I grew up a missionary kid in Quito, Ecuador.
After my sophomore year of high school, I moved back to the States.
Started college with the intent to be a Secondary English Education major with perhaps a theatre minor.
Was cast in a show and it was a hopeless cause: I changed my major to theatre.
It's been something of a process for me to really begin to take myself seriously as a theatre artist. Come to think of it, it's been something of a process for me to think of myself as an artist. But over the last three years, with some helpful pokes and prods (that may or may not have left me smarting a time or two), I've begun to embrace the tension between faith and art that has become my life.
Where am I right now?
Well, I'm an aspiring professional actor. I'm trying to embrace as many possibilities and opportunities as I possibly can, and I'm trying to begin networking to help launch an acting career. This month I'm attending auditions in St. Louis, Missouri as well as auditions in New York City in the hopes of landing my first summer job as an actor. If I can manage to do that, well. We'll see where I end up.
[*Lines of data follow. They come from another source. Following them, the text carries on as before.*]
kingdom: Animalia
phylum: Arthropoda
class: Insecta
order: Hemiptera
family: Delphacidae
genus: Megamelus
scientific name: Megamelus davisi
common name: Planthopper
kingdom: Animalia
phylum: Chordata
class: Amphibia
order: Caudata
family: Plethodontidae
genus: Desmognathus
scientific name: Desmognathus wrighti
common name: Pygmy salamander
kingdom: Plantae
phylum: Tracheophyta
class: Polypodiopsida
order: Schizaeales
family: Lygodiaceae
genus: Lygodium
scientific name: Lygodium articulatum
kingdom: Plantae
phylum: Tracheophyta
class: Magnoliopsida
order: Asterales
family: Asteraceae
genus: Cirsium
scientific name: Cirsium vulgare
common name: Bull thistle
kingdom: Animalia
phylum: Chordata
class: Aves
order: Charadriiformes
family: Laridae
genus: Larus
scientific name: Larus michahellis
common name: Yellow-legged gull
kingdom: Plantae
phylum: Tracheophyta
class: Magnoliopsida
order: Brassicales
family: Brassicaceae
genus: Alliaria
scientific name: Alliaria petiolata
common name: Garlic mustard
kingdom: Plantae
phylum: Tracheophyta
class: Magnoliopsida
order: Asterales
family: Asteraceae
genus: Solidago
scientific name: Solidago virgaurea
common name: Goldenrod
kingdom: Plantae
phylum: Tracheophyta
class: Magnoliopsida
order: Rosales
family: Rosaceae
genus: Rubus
I'm beginning work my senior project which will be a one-woman show called "My Name is Rachel Corrie." If all goes according to plan (*crosses fingers*), there's a distinct possibility that I might have a venue in Chicago to present two performances. Granted, between now and then I have $1200 to raise and a 31-page monologue to memorize, but I'm doing my best to be unashamedly optimistic.
So far, doors have kept opening in front of me. Opportunities have presented themselves and I've done my best to take each one with enthusiasm and an attempt at fearlessness. That doesn't mean that I don't have moments where I put my head in my hands and say to myself, "What the HECK do you think you're doing?" God knows I have plenty of those. But I am convinced that this is what I'm supposed to do.
Oh, I've met some resistance. There are people that question my choices and my motives. But that's a discussion for another post. Or two. Or three. Or seven. This is just the beginning. The intro. The opening monologue.